A suburban Detroit community college is constructing a 22-acre center with a faux motel and bank atop an old missile-silo site. It's even offering naming rights to buildings - for a fee. Or patrons can buy bricks at the site's memorial, where a twisted chunk of the World Trade Center is the planned centerpiece.
"Everybody's trying to do their share - and going about it in their own way," says John Eversole, who recently retired from commanding Chicago's hazardous-materials teams and is involved in antiterrorism training. "But the most difficult thing is getting one centralized, organized plan" to prepare frontline responders "to fight tomorrow's battles - not just yesterday's battles."
Indeed, at some new centers, most "antiterrorism" training is the same drilling that's been done for decades.

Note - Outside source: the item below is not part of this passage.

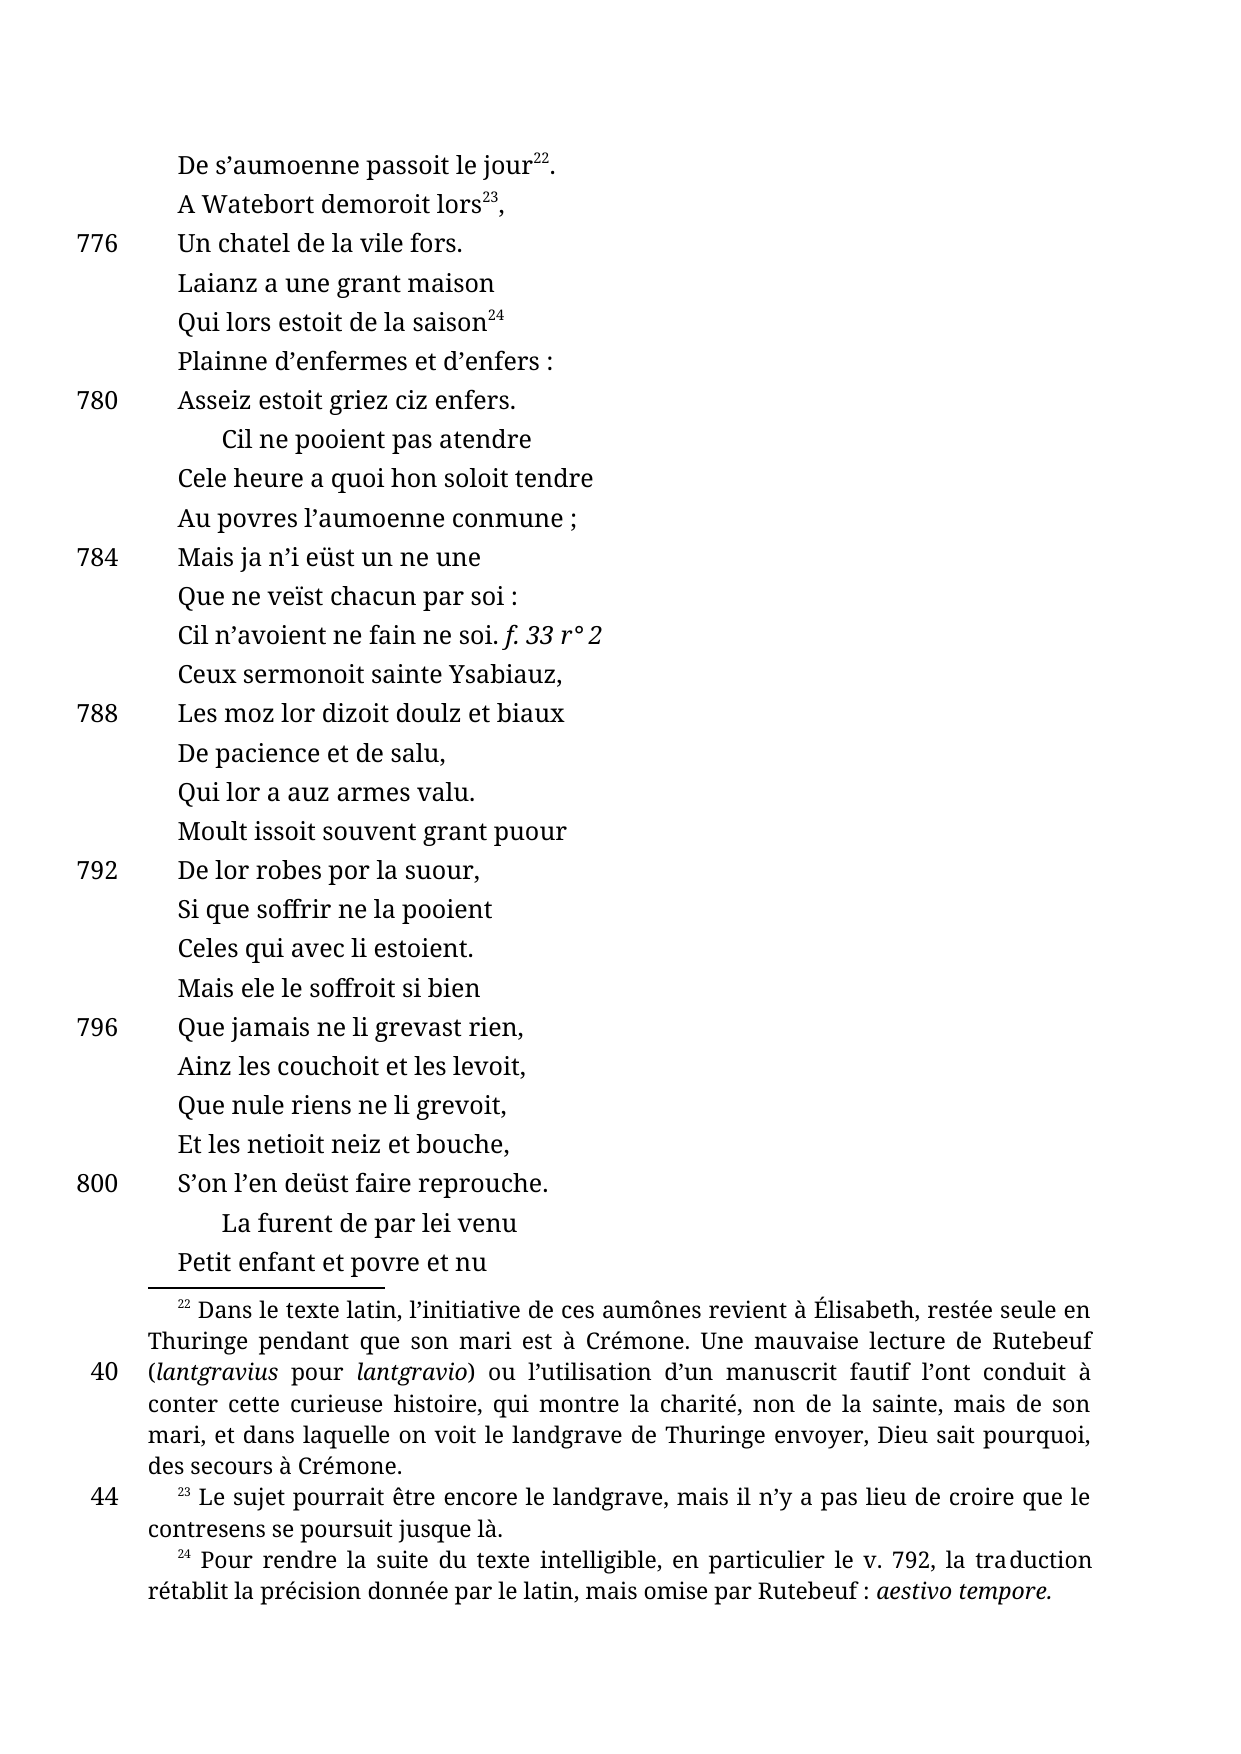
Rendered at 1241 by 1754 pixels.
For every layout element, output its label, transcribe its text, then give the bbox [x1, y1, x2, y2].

In Sunrise, Fla., for instance, a long-desired police shooting range is now touted as an antiterrorism center.
At the Oakland Community College near Detroit, William Furtaw says the new antiterrorism elements at the training center he directs include a double-thick coil of barbed wire "like you would find at a nuclear power plant" - as well as plans to insert mock pipe bombs into regular training exercises.
Also, he insists, enabling police, fire, and medical teams to train all at once is very realistic for terrorism response. Before Sept. 11, his $13-million project was proceeding slowly on a shoe-string budget. Now it's expected to be fully operational in 2003.
The center is designed as a mock town that will include streets with traffic lights, a bank with real vault, three single-family homes, and a "rollover, flashover" unit that engulfs firefighters in flame.
Meanwhile, out in Nevada, boosters claim their spot is unique.
"We can do things here, you can't do anywhere else," says Lt. Larry Ayala, a broad-shouldered Nevada Test Site paramedic, sweating in the hot desert sun after the exercise last month.
Indeed, the site's arid climate, remote location, and deep water table mean, for instance, that toxic chemicals can be used in training exercises without fear of harming surrounding populations.
Others hope for new funds, too. There's the planned "one-stop" terror-training center in a highway tunnel at a National Guard facility in West Virginia. There's the planned $52 million Center for Anti-Terrorism and Security Training at Maryland's Aberdeen Proving Ground. And there's the Center for Domestic Preparedness at the US Army's former chemical-warfare training center in Anniston, Ala.
Yet having a big center "pop up in every state in the country ... wouldn't be advisable," argues Amy Smithson of the Henry L. Stimson Center in Washington.
She says it makes more sense to send a few first responders to specialized schools.
"The money is better spent in equipping hospitals and fire departments" with decontamination or other equipment, she says. Besides, the "time-tested" way to train the majority of first responders is to have police and fire academies incorporate specific procedures in their curriculums, she says.
Furthermore, training exercises alone are far from sufficient, says Dave McIntyre of the Anser Institute of Homeland Security in Arlington, Va. That's because terrorism is so different from natural or other disasters.
"Next year's tornado won't be any smarter than last year's tornado. But a terrorist will plan his event so that however you respond will hurt you," he says.
He says that means teaching first-responders to out-think terrorists. Helping them see their own vulnerabilities, he adds, is crucial to America's counter-terror success.